Source texts of formatted documents
BEGIN
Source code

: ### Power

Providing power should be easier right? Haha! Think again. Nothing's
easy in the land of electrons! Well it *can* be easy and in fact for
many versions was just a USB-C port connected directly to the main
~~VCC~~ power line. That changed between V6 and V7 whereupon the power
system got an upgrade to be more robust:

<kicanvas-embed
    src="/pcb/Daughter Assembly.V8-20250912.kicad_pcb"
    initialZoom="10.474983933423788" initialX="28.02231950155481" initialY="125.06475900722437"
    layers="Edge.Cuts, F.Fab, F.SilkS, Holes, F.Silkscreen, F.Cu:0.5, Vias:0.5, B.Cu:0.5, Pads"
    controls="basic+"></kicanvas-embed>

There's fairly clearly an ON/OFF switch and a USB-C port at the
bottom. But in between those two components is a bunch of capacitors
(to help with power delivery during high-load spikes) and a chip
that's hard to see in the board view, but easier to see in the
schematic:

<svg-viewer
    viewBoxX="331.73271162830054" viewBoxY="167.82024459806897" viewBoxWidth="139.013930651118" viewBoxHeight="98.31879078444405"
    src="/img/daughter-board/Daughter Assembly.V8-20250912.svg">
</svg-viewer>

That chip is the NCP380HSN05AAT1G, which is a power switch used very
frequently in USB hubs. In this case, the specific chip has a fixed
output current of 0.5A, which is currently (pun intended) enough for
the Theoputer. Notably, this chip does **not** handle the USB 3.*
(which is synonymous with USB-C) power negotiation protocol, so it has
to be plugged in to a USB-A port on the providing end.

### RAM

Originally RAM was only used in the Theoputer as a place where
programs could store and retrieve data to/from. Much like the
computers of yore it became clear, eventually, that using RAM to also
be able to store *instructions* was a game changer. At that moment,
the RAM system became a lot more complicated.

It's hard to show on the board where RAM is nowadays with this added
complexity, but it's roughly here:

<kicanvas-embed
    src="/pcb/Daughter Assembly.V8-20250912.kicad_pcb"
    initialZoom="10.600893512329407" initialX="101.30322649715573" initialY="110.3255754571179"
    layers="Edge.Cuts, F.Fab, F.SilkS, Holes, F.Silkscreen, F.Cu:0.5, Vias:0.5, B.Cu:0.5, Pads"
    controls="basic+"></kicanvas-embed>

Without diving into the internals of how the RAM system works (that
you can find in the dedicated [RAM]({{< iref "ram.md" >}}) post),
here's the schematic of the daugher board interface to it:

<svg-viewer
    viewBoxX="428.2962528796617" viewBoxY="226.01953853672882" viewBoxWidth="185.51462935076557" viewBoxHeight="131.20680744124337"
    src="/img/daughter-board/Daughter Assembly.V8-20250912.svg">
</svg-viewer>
END
** Assigned task **
Word for word, give back the data shown above.

** Response **
Source code

: ### Power

Providing power should be easier right? Haha! Think again. Nothing's
easy in the land of electrons! Well it *can* be easy and in fact for
many versions was just a USB-C port connected directly to the main
~~VCC~~ power line. That changed between V6 and V7 whereupon the power
system got an upgrade to be more robust:

<kicanvas-embed
    src="/pcb/Daughter Assembly.V8-20250912.kicad_pcb"
    initialZoom="10.474983933423788" initialX="28.02231950155481" initialY="125.06475900722437"
    layers="Edge.Cuts, F.Fab, F.SilkS, Holes, F.Silkscreen, F.Cu:0.5, Vias:0.5, B.Cu:0.5, Pads"
    controls="basic+"></kicanvas-embed>

There's fairly clearly an ON/OFF switch and a USB-C port at the
bottom. But in between those two components is a bunch of capacitors
(to help with power delivery during high-load spikes) and a chip
that's hard to see in the board view, but easier to see in the
schematic:

<svg-viewer
    viewBoxX="331.73271162830054" viewBoxY="167.82024459806897" viewBoxWidth="139.013930651118" viewBoxHeight="98.31879078444405"
    src="/img/daughter-board/Daughter Assembly.V8-20250912.svg">
</svg-viewer>

That chip is the NCP380HSN05AAT1G, which is a power switch used very
frequently in USB hubs. In this case, the specific chip has a fixed
output current of 0.5A, which is currently (pun intended) enough for
the Theoputer. Notably, this chip does **not** handle the USB 3.*
(which is synonymous with USB-C) power negotiation protocol, so it has
to be plugged in to a USB-A port on the providing end.

### RAM

Originally RAM was only used in the Theoputer as a place where
programs could store and retrieve data to/from. Much like the
computers of yore it became clear, eventually, that using RAM to also
be able to store *instructions* was a game changer. At that moment,
the RAM system became a lot more complicated.

It's hard to show on the board where RAM is nowadays with this added
complexity, but it's roughly here:

<kicanvas-embed
    src="/pcb/Daughter Assembly.V8-20250912.kicad_pcb"
    initialZoom="10.600893512329407" initialX="101.30322649715573" initialY="110.3255754571179"
    layers="Edge.Cuts, F.Fab, F.SilkS, Holes, F.Silkscreen, F.Cu:0.5, Vias:0.5, B.Cu:0.5, Pads"
    controls="basic+"></kicanvas-embed>

Without diving into the internals of how the RAM system works (that
you can find in the dedicated [RAM]({{< iref "ram.md" >}}) post),
here's the schematic of the daugher board interface to it:

<svg-viewer
    viewBoxX="428.2962528796617" viewBoxY="226.01953853672882" viewBoxWidth="185.51462935076557" viewBoxHeight="131.20680744124337"
    src="/img/daughter-board/Daughter Assembly.V8-20250912.svg">
</svg-viewer>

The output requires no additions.